Stephen Delahunty | July 29, 2019
Last week just 0.13 % of the population voted in a man to be the next Prime Minister whose commitment to human rights is as dubious as his voting record on the subject.
The inevitability of Boris Johnson’s coronation as Conservative party leader and Prime Minister rendered the leadership contest something of a dud, despite his proclamation that he was the “dude” to unite the country, before blaming half of it for lacking optimism.
Beyond his usual outlandish narcissism it is not clear what his promise to ‘deliver, unite, defeat, and energise’ will mean for protections afforded under the Human Rights Act. Introduced in 1998, it incorporates the rights set out in the European Convention on Human Rights (ECHR) into domestic British law, and it sets out the fundamental rights and freedoms that everyone in the UK is entitled to.
However, the previous government failed to give assurances that it will not repeal or reform the Human Rights Act post-Brexit, and there is no evidence to suggest that Johnson, an ardent Euroscpetic who was taken to court under allegations of misconduct in a public office for claims made during the Leave campaign, can be trusted to maintain the Act’s commitments.
His party has previously pledged to replace the act with a British Bill of Rights, although Johnson missed a vote on whether to repeal the Human Rights Act in 2016.
Several human rights groups have already outlined what they think are the key issues that Johnson needs to address. Kate Allen, director of Amnesty International UK, said that he must work to resolve the case of British Iranian citizen Nazanin Zaghari-Ratcliffe who was arrested in 2016 while visiting relatives and accused of spying by Tehran.
Although the last time the former foreign secretary intervened he failed to secure her release and Iranian officials cited his words as evidence that she had engaged in “propaganda against the regime”. Nazanin’s husband has since called on Johnson to acknowledge his mistake.

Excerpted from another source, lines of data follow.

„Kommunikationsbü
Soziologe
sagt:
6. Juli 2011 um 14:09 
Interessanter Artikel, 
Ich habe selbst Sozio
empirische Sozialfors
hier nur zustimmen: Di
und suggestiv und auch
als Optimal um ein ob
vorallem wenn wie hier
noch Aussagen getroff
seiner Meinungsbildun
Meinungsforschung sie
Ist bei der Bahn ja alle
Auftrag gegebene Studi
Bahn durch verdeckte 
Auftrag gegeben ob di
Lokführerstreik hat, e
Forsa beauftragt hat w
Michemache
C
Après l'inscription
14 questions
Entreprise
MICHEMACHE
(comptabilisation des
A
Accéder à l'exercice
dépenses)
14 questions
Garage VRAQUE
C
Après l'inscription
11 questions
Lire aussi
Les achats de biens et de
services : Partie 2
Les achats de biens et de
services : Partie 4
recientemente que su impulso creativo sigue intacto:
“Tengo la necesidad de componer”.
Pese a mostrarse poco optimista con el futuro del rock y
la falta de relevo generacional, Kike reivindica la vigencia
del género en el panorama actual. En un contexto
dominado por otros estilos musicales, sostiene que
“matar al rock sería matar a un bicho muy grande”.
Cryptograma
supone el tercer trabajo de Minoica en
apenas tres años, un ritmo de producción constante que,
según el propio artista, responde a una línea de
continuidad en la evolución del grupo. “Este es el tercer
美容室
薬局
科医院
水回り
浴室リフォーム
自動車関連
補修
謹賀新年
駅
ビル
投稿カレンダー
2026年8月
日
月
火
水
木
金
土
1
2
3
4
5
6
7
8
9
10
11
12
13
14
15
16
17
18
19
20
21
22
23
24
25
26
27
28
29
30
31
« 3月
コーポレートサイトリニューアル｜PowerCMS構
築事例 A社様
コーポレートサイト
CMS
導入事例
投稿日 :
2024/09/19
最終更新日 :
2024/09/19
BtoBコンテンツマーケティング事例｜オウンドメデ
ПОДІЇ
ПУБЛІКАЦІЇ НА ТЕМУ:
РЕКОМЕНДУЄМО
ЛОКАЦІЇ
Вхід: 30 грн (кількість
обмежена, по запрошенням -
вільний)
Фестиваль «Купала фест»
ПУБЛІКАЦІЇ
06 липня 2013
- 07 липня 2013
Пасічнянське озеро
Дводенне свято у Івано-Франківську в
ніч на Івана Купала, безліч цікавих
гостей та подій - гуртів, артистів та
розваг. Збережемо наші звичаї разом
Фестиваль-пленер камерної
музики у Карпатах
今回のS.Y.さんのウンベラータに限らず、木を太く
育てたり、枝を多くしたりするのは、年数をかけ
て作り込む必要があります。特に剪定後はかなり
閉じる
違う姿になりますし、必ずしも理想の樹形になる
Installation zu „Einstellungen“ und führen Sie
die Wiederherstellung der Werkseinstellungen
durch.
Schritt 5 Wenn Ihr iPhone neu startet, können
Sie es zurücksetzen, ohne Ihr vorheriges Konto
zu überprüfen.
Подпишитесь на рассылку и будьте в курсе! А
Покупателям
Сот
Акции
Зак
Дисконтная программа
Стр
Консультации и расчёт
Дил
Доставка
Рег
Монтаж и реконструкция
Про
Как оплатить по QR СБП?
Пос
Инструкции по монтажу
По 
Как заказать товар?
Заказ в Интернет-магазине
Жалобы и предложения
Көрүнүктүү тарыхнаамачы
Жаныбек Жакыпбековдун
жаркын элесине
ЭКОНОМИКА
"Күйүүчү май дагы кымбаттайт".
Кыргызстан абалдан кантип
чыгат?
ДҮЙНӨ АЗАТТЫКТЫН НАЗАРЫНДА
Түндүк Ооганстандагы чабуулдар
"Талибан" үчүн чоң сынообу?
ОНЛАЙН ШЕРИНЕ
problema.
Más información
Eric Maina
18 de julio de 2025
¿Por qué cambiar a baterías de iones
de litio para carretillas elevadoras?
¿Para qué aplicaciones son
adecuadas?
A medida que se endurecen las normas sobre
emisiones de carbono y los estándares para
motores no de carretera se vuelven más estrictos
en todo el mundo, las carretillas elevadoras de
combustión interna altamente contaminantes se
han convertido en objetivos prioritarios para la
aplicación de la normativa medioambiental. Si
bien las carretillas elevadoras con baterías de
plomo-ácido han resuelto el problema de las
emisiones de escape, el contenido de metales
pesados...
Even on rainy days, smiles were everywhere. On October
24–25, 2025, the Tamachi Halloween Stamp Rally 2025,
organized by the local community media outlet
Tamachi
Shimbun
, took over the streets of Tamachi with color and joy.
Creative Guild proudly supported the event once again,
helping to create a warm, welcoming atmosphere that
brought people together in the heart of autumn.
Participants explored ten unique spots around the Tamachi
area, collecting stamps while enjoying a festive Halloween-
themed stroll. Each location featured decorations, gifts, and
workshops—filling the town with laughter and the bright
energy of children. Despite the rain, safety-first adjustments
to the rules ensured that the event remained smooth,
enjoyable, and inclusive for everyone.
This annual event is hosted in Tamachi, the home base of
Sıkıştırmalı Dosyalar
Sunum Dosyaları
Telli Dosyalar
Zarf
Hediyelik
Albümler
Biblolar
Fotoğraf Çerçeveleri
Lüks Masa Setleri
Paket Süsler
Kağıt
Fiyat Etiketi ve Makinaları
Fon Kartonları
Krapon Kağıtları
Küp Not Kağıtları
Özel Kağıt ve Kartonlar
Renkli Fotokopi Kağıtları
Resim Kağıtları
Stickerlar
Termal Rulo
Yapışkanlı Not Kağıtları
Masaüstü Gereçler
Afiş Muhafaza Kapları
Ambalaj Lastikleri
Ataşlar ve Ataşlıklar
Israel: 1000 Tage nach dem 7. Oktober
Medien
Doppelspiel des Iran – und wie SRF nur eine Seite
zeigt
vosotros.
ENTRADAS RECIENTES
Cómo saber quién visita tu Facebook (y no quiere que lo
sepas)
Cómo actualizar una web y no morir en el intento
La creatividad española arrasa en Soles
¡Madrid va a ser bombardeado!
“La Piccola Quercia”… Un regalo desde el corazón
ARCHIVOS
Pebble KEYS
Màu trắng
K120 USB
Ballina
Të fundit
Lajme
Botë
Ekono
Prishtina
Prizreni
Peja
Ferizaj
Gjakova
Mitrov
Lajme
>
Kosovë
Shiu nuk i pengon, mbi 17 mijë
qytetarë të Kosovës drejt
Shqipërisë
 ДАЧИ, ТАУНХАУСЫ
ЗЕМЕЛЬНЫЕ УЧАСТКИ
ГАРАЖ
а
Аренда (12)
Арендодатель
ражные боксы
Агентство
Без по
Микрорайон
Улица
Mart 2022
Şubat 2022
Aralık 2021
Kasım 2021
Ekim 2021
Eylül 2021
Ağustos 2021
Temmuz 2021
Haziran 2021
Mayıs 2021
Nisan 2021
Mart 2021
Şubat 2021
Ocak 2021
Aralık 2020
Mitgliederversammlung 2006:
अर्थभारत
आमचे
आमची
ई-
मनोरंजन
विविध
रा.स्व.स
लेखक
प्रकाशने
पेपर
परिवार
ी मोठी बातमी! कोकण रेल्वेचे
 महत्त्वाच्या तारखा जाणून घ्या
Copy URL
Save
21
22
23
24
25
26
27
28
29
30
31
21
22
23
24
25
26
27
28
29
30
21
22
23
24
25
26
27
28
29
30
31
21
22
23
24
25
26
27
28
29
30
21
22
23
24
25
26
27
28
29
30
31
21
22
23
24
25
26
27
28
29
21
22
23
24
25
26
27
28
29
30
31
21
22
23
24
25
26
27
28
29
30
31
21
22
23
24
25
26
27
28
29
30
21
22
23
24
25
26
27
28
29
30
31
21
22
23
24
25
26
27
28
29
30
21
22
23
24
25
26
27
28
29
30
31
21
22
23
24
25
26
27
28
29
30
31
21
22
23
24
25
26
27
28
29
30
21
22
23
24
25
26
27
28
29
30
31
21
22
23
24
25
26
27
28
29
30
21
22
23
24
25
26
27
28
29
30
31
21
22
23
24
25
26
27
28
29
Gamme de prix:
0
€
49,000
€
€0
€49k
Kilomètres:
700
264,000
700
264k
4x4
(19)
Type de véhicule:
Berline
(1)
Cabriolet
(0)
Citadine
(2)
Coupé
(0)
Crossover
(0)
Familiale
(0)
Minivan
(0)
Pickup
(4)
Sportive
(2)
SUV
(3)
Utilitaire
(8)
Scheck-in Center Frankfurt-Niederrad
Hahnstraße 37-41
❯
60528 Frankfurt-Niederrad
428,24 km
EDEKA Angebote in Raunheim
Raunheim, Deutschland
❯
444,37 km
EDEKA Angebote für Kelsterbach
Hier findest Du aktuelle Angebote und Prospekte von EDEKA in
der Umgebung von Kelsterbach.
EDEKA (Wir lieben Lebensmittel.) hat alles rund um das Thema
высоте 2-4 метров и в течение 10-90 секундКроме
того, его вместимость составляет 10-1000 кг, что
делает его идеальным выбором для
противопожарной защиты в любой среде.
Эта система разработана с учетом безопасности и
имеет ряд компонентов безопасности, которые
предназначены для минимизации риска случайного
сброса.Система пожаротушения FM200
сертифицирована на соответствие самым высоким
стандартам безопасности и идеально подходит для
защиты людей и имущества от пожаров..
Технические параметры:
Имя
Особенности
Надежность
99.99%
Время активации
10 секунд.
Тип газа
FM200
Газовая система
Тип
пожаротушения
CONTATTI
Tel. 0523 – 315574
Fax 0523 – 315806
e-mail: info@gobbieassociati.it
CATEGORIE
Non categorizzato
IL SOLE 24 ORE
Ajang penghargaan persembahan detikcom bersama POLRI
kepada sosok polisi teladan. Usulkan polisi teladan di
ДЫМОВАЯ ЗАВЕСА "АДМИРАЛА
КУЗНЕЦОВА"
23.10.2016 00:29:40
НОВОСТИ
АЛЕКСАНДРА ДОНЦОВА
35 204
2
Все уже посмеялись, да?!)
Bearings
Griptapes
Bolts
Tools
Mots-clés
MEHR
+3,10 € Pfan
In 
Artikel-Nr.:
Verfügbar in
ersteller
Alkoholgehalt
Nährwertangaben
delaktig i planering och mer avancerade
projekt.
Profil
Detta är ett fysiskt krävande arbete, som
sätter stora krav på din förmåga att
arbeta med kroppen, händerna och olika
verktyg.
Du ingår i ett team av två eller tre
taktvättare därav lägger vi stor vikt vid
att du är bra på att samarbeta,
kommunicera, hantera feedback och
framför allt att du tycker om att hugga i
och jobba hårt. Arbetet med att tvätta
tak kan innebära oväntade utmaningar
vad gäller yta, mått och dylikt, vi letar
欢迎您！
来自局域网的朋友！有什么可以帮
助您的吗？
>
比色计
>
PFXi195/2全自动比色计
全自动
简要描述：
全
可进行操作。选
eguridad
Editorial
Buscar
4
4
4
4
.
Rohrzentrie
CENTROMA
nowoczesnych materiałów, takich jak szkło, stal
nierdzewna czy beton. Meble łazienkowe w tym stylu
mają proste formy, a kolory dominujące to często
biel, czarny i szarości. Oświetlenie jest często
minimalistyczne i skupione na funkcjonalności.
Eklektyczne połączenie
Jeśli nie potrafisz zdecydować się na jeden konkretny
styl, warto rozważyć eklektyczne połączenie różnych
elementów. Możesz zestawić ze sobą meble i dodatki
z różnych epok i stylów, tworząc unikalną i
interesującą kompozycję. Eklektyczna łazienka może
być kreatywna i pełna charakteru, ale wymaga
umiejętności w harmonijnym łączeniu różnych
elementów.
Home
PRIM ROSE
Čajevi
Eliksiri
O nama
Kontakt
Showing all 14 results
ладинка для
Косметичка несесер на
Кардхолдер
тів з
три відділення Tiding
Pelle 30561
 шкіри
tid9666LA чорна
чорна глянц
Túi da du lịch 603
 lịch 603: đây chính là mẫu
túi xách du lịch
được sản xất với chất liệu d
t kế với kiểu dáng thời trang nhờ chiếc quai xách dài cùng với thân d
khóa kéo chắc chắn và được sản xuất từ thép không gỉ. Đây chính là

Allen also said Johnson should work to empower women and girls and reunite refugee families torn apart by conflict and persecution. As foreign secretary, Johnson gave a speech to the UN Human Rights Council stating: “We could achieve virtually every sustainable development goal – if only we could provide every girl in the world with at least 12 years of quality education”.
Despite his trademark bluster Johnson has consistently voted against laws to promote equality and human rights and was absent for a vote on the Impact of Tax and Benefit Changes on Women and Protected Groups in 2016.
On foreign affairs, watchdog Human Rights Watch (HRW) has described his approach to human rights as “weak, inconsistent, and often incoherent”. London’s diplomatic efforts in Egypt and Myanmar have “lacked leadership”, and documents released last year suggested that Johnson pushed the government to continue UK arms sales to Saudi Arabia despite concerns UK arms are contributing to “significant” civilian deaths in the Saudi-coalition’s war in Yemen.
The former journalist has been sacked from previous roles for making up quotes and lying about an affair, while his history of racist, homophobic and anti-LGBT slurs suggest he is not suddenly going to become a friend to minority communities at home or internationally.
He has also been referred to the Equality and Human Rights Commission for Islamophobic comments, and once wrote a lengthy Spectator column arguing that the best thing for Africa would be for the old colonial powers to return. If trust and words are to matter in politics, the new Prime Minister’s grasp of language, history and culture make him unfit to hold office.
Ultimately the Old Etonian’s approach to human rights may be best judged by the company he keeps – Johnson has courted the same white nationalist Svengali that installed his floppy haired equivalent in the White House – and he has just appointed arguably the most anti-human rights cabinet to date. The no-deal Brexit his cabinet are advocating could see many human rights protections currently enjoyed by UK citizens lost, including employment rights, equality and privacy.
The new Prime Minister used his first speech in the Commons to declare a new “Golden Age” – but if Johnson’s record is anything to go by – human rights protections could hark back to the Stone Age.